Problem description » Omit the pictures. Print each entry below exactly.

The input »
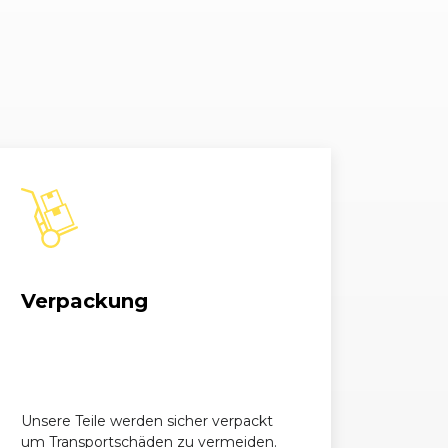
Verpackung
Unsere Teile werden sicher verpackt
um Transportschäden zu vermeiden.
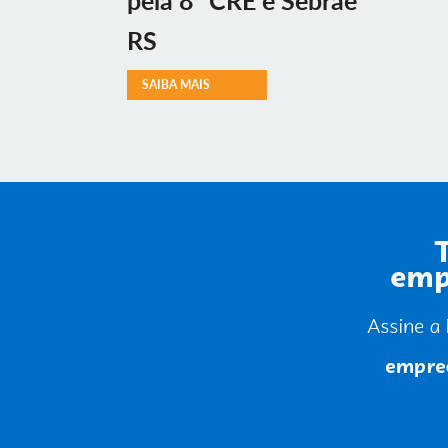
pela 8ª CRE e Sebrae
RS
SAIBA MAIS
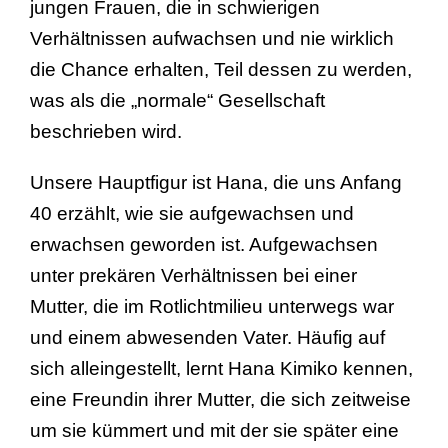
jungen Frauen, die in schwierigen
Verhältnissen aufwachsen und nie wirklich
die Chance erhalten, Teil dessen zu werden,
was als die „normale“ Gesellschaft
beschrieben wird.
Unsere Hauptfigur ist Hana, die uns Anfang
40 erzählt, wie sie aufgewachsen und
erwachsen geworden ist. Aufgewachsen
unter prekären Verhältnissen bei einer
Mutter, die im Rotlichtmilieu unterwegs war
und einem abwesenden Vater. Häufig auf
sich alleingestellt, lernt Hana Kimiko kennen,
eine Freundin ihrer Mutter, die sich zeitweise
um sie kümmert und mit der sie später eine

Response for this exercise »
Verpackung
Unsere Teile werden sicher verpackt
um Transportschäden zu vermeiden.
pela 8ª CRE e Sebrae
RS
SAIBA MAIS
jungen Frauen, die in schwierigen
Verhältnissen aufwachsen und nie wirklich
die Chance erhalten, Teil dessen zu werden,
was als die „normale“ Gesellschaft
beschrieben wird.
Unsere Hauptfigur ist Hana, die uns Anfang
40 erzählt, wie sie aufgewachsen und
erwachsen geworden ist. Aufgewachsen
unter prekären Verhältnissen bei einer
Mutter, die im Rotlichtmilieu unterwegs war
und einem abwesenden Vater. Häufig auf
sich alleingestellt, lernt Hana Kimiko kennen,
eine Freundin ihrer Mutter, die sich zeitweise
um sie kümmert und mit der sie später eine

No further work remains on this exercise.